Evidemment les quelques miettes ne suffisent pas au nombre toujours plus grandissant des gens de peu qui se voient obligés d’émigrer vers un horizon dorée qui rétrécit proportionnellement à l’augmentation de la misère mondiale. Et les pays frontaliers d’évacuer cette misère créée pendant que ses administrateurs se déchargent de toutes responsabilités rejetant la faute sur les dictatures et le manque de libéralisme chez les pays touchés : si ça ne marche pas, c’est qu’il n’y a pas assez de libéralisme. Allons donc !

Les dictatures deviennent donc boucs émissaires idéaux, parfaits pour légitimer, sous prétexte des droits de l’Homme, la diplomatie au mortier pratiquée envers les pays offrant des avantages géopolitiques, géostratégiques, militaires, miniers, laissant derrière elle charniers, ruines et guerres civiles.

 

Alors en semant le vent on récolte la tempête, et selon les lois de l’effet papillon un bombardement par-ci amène un flot de migrants par-là. Et les petits semeurs de mort de discourir dans leurs salons, le cul vissé dans leur fauteuil de cuir capitonné et dans la presse jouant d’exercices de rhétoriques et de gloses, Bernard-Henri Lévy au premier rang de ce bastion occidental mené par les USA.

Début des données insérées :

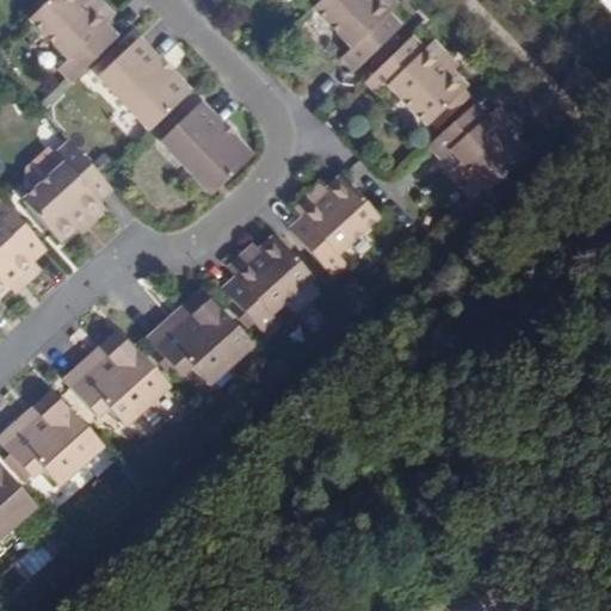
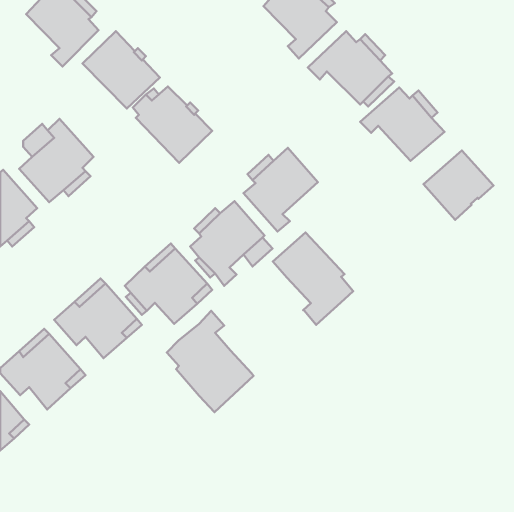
building: none -> [423,151,493,220]
building: none -> [273,232,353,325]
building: none -> [167,311,254,412]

Pourtant les solutions existent, sans même parler de sortir de la logique libérale, Michel Onfray en a donné une très intéressantes qui malheureusement n’a pas eu l’écho qu’elle méritait. Le philosophe proposait une conférence internationale dans laquelle les pays occidentaux tels que la France et les Etats-unis reconnaissaient leur responsabilité et agissant en conséquences se répartissaient de manière équitable l’accueil de leurs victimes.